**DOCUMENT EXTRACT:**
##########

Monday, November 05, 2007

Letters From (North) America #10

The tenth and final installment sees us visit some waterfall or other, see no raccoons and head home to Blighty...

* Niagara-on-the-Lake is for the most part a beautiful town where every house seems to be a huge, painted, wooden edifice - but the main strip is a parade of tourist shoppes. One caters to Anglophiles, selling familiar brands of tea and biscuits at vastly inflated prices (though who exactly decides the way to exert their British roots is to remortgage the house in order to be able to buy some tinned gooseberries?), while the Christmas shop, open all year round apparently, is just the sort of establishment that should be exempt from legal protection against arson. All the same, we did pay a visit to one of the two bakeries to assess their (very reasonable) stab at a Cornish pasty, and I sampled one of the local delicacies, butter tart, which really was good.

* It's impossible not to be impressed by the Falls themselves, particularly those on the Canadian side, which are an enormous horseshoe shape. The facts and figures are awesome - 154 million litres flows over them every minute, and at some point 20% of the world's fresh water will pass over the top. We took the trip into the tunnels which burrow into the rock behind the cliff face, where the incessant pounding makes conversation difficult, and marvelled at the static effect air ionised by water droplets had on our hair. But then it was the depressingly familiar ejection into the gift shop, and yet more tat. Do you really have to buy a T-shirt with "Niagara Falls" on it to prove you were there? Or an authentic "Indian" purse, made in China? Or a CD of music inspired by a pack of wolves? How to look after the Falls and cater for the volume of visitors must be a concern for the local authorities - but the statement, ubiquitous in the gift shop, that every dollar spent goes towards preserving the Niagara Parks struck me as a devious attempt to guilt trip the gullible into buying, buying, buying. Who's really profiting? In the town itself, it's fairly obvious - the casinos loom overhead like a miniature Las Vegas, and there's even a grotesque parody of the CN Tower, complete with revolving restaurant. It's no coincidence that America is barely a stone's throw away.

##########

**GIVEN MATERIAL:**
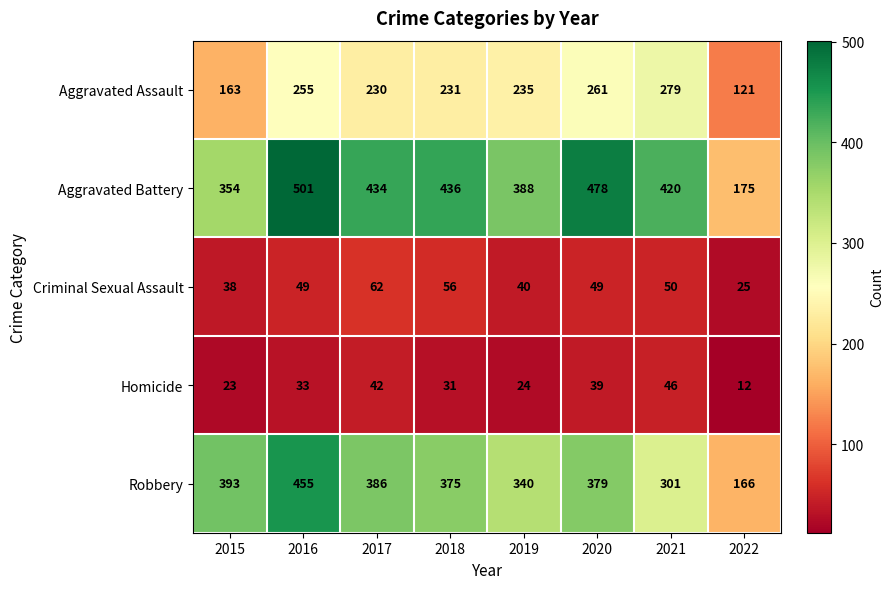

Rank the series by their maximum value, from lowest to highest.

Homicide, Criminal Sexual Assault, Aggravated Assault, Robbery, Aggravated Battery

##########

Please reproduce the Niagara blog post in full, word for word, from its date line to its last sentence. Nothing in the listing is needed.

Monday, November 05, 2007

Letters From (North) America #10

The tenth and final installment sees us visit some waterfall or other, see no raccoons and head home to Blighty...

* Niagara-on-the-Lake is for the most part a beautiful town where every house seems to be a huge, painted, wooden edifice - but the main strip is a parade of tourist shoppes. One caters to Anglophiles, selling familiar brands of tea and biscuits at vastly inflated prices (though who exactly decides the way to exert their British roots is to remortgage the house in order to be able to buy some tinned gooseberries?), while the Christmas shop, open all year round apparently, is just the sort of establishment that should be exempt from legal protection against arson. All the same, we did pay a visit to one of the two bakeries to assess their (very reasonable) stab at a Cornish pasty, and I sampled one of the local delicacies, butter tart, which really was good.

* It's impossible not to be impressed by the Falls themselves, particularly those on the Canadian side, which are an enormous horseshoe shape. The facts and figures are awesome - 154 million litres flows over them every minute, and at some point 20% of the world's fresh water will pass over the top. We took the trip into the tunnels which burrow into the rock behind the cliff face, where the incessant pounding makes conversation difficult, and marvelled at the static effect air ionised by water droplets had on our hair. But then it was the depressingly familiar ejection into the gift shop, and yet more tat. Do you really have to buy a T-shirt with "Niagara Falls" on it to prove you were there? Or an authentic "Indian" purse, made in China? Or a CD of music inspired by a pack of wolves? How to look after the Falls and cater for the volume of visitors must be a concern for the local authorities - but the statement, ubiquitous in the gift shop, that every dollar spent goes towards preserving the Niagara Parks struck me as a devious attempt to guilt trip the gullible into buying, buying, buying. Who's really profiting? In the town itself, it's fairly obvious - the casinos loom overhead like a miniature Las Vegas, and there's even a grotesque parody of the CN Tower, complete with revolving restaurant. It's no coincidence that America is barely a stone's throw away.